Brief A: Using the text on respect in the workplace, decide whether each statement agrees with it: (i) the article the writer found covers 20 actions; (ii) the writer has seen women do these things to men more often than men do them to women; (iii) when introducing his team, the man also commented on how his male colleagues were dressed. Answer yes or no for each, and quote the words from the text that decide it.
Brief B: Write a continuation of the text on respect in the workplace, starting after its final sentence.

Text excerpt:
━━━━

On respect in the workplace
I recently came across Don’t be that dude: Handy tips for the male academic, an article covering 20 actions that the author identified as things that men do everyday to perpetuate inequality. A number seem specific to the academic world, but the majority are relevant everywhere.
Now, 20 items is a lot to remember, so I want to call out a few that I see regularly when I’m in offices and at conferences. They are all about respect for the individual and while they aren’t necessarily gender specific, I personally have seen many more men doing these things to women than vice-versa and cringe every time I notice.
Don’t comment on a woman’s appearance in a professional context. It doesn’t matter what your intentions are; it’s irrelevant. Similarly, don’t tell someone they don’t look like a scientist/professor/academic, that they look too young, or they should smile.
Complimenting someone on they way that they look rather than what they have achieved or do is demeaning and disrespectful. Nobody tells me that they like the way that I’ve ironed my shirt, but I’ve been in meetings with potential clients where a man has introduced his colleague to me by saying that she must have dressed up today because of the meeting. He didn’t comment on the dress sense of any of his male colleagues when introducing them and left me feeling uncomfortable. I have no idea how the woman felt; different and unwelcome I expect.

━━━━

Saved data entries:
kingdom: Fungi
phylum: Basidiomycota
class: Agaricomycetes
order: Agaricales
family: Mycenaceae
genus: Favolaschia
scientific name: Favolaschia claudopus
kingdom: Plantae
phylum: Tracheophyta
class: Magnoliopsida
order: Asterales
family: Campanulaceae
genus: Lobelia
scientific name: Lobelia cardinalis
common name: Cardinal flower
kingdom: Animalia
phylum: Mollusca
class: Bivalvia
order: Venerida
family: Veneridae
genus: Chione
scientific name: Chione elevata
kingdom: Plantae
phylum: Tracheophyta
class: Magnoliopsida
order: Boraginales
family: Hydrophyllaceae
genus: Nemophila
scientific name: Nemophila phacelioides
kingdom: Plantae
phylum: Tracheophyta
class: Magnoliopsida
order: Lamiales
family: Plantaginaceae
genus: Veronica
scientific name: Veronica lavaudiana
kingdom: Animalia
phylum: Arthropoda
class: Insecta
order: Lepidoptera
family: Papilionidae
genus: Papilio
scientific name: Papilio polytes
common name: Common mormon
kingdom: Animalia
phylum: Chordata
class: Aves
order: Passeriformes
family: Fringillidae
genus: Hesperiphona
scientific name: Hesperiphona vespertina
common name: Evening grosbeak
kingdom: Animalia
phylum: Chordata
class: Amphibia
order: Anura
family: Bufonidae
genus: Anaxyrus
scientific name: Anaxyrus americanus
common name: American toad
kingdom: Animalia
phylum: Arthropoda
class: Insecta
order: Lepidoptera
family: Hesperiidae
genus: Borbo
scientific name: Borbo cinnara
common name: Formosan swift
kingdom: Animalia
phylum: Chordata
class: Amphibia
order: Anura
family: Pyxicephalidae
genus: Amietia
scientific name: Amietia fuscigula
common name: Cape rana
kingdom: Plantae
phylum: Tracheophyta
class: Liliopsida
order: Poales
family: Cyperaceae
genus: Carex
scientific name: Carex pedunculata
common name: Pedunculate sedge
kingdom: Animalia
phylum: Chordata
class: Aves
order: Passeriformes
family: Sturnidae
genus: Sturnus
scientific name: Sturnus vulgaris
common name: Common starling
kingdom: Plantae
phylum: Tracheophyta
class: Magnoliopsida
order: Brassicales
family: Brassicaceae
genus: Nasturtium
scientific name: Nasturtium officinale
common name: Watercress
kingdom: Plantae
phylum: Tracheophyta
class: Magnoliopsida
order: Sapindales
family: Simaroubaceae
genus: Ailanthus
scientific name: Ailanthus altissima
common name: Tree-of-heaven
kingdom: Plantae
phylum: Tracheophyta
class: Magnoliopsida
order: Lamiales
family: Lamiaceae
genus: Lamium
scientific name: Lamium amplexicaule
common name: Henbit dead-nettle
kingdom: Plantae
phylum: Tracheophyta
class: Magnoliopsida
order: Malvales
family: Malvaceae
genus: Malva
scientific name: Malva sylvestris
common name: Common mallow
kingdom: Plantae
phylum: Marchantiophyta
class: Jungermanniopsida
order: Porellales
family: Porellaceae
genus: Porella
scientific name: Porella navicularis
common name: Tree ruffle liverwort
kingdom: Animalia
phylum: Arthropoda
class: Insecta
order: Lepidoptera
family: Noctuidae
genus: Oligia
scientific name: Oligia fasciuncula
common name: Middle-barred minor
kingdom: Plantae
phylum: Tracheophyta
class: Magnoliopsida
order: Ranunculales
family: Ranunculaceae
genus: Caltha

━━━━

Exercise response A:
(i) Yes: "an article covering 20 actions"
(ii) No: "I personally have seen many more men doing these things to women than vice-versa"
(iii) No: "He didn’t comment on the dress sense of any of his male colleagues when introducing them"

Exercise response B:
Be aware of what you say about people, especially women. If you find that you do seem to mention your colleague’s clothing or (lack of) makeup, then train yourself to stop talking about it. If you feel like you must make small talk, then find a different topic: something in the news, the travel situation, anything else!
Don’t talk over your female colleagues. There is a lot of social conditioning that goes into how men and women communicate differently. You may not realize that you’re doing it, but if you find yourself interrupting women, or speaking over them, stop.
The general case here is don’t interrupt. However, it’s much more common to see a man who listens intently when his male colleagues are talking, but interrupts and talks over a woman in the meeting. I think this happens because the man doesn’t even hear the woman. This is especially frustrating for me as when if you’re paying for my time at a meeting, then everyone’s input is important.
Pay attention to your own behaviour in meetings. In particular, check that someone else isn’t talking the you want to make your point. If you notice that you are interrupting someone else talking, then start consciously waiting for a pause before talking. Your point won’t be less important because you waited a few minutes before speaking.
Volunteer when someone asks for a note-taker, coffee-run gopher, or lunch order-taker at your next meeting. Don’t let this task fall to women, even if they tend to volunteer (we’re socially conditioned to do so). Make sure that women aren’t being asked to do this more than men.
I see this all the time in client meetings where there is a mix of gender in the room and I now get a bit embarrassed as I used to be that man.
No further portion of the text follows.